When Carole Wagner set out to sew a quilt for the Whidbey Island Fair, she didn’t expect to nab the Grand Champion prize.
Yet the honor became hers this year, as her hand-sewn quilt depicting a pastoral scene of farm animals and a barn caught the eyes of the judges.
Wagner couldn’t believe it when she heard the news.
“There was that huge blue ribbon,” she said. “I thought, what on earth is that hanging from the rafters?”
The South Whidbey resident, who also won in the art quilting category, has been quilting for the past 15 years, a hobby she started shortly after her spouse passed away.
“I had a major life change,” she said. “I was without my husband, and I got into quilting.
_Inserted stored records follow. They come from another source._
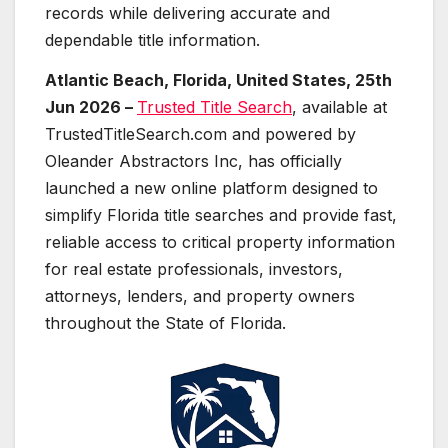
records while delivering accurate and
dependable title information.
Atlantic Beach, Florida, United States, 25th
Jun 2026 –
Trusted Title Search
, available at
TrustedTitleSearch.com and powered by
Oleander Abstractors Inc, has officially
launched a new online platform designed to
simplify Florida title searches and provide fast,
reliable access to critical property information
for real estate professionals, investors,
attorneys, lenders, and property owners
throughout the State of Florida.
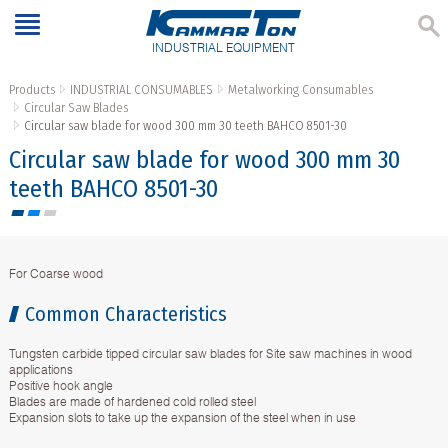
INDUSTRIAL EQUIPMENT
Products
INDUSTRIAL CONSUMABLES
Metalworking Consumables
Circular Saw Blades
Circular saw blade for wood 300 mm 30 teeth BAHCO 8501-30
Circular saw blade for wood 300 mm 30
teeth BAHCO 8501-30
For Coarse wood
Common Characteristics
Tungsten carbide tipped circular saw blades for Site saw machines in wood
applications
Positive hook angle
Blades are made of hardened cold rolled steel
Expansion slots to take up the expansion of the steel when in use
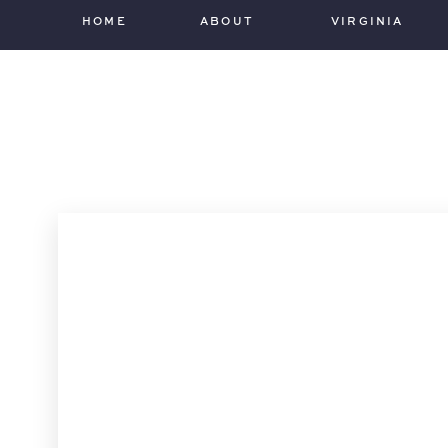
HOME
ABOUT
VIRGINIA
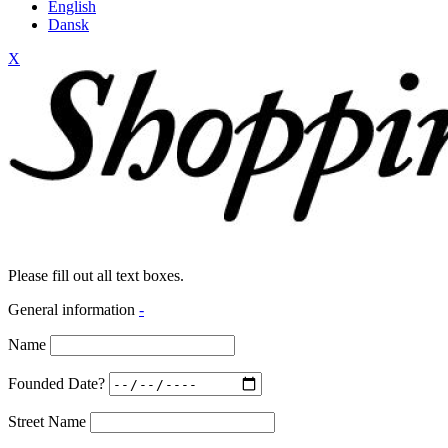
English
Dansk
X
Please fill out all text boxes.
General information
-
Name
Founded Date?
Street Name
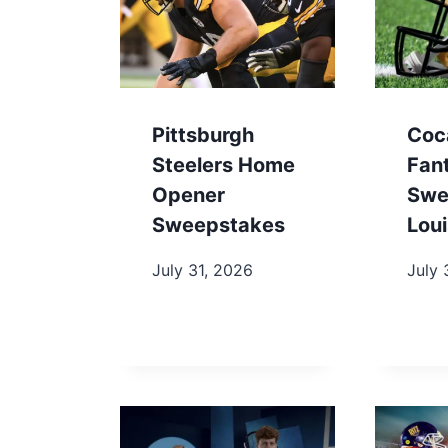
Pittsburgh
Coc
Steelers Home
Fan
Opener
Swe
Sweepstakes
Loui
July 31, 2026
July 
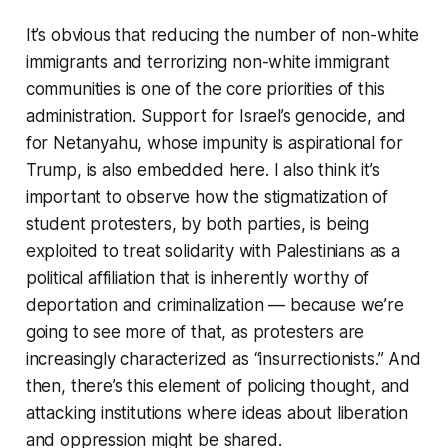
It’s obvious that reducing the number of non-white
immigrants and terrorizing non-white immigrant
communities is one of the core priorities of this
administration. Support for Israel’s genocide, and
for Netanyahu, whose impunity is aspirational for
Trump, is also embedded here. I also think it’s
important to observe how the stigmatization of
student protesters, by both parties, is being
exploited to treat solidarity with Palestinians as a
political affiliation that is inherently worthy of
deportation and criminalization — because we’re
going to see more of that, as protesters are
increasingly characterized as “insurrectionists.” And
then, there’s this element of policing thought, and
attacking institutions where ideas about liberation
and oppression might be shared.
It was good fellowship and I found I really enjoyed it.”
She moved to the area and started a quilting class at Island Church of Whidbey. With others, she has made quilts for the bereaved, newlyweds, the sick, new babies, missionaries and homeless individuals.
Sherry Joyner, Wagner’s daughter, said her mother is a very giving person.
“This is an awesome thing to happen to her, because she’s gone through so much,” Joyner said.
Wagner spent the past several months recovering from heart surgery. With so much time on her hands, she was able to sit and do needlework for hours on end.
Her award-winning quilt in this year’s fair is sewn entirely by hand in the applique style, a technique in which one or more pieces of fabric are attached to larger background fabric to create patterns.
“That’s probably one of the hardest kinds of quilts to make,” Wagner said.
The piece includes two farmers, a grain silo embedded with tiny fair-related words, the year 1923 and plenty of chickens standing on the backs of other barnyard animals.
Wagner explained that she made the quilt in honor of the fair’s 100 years.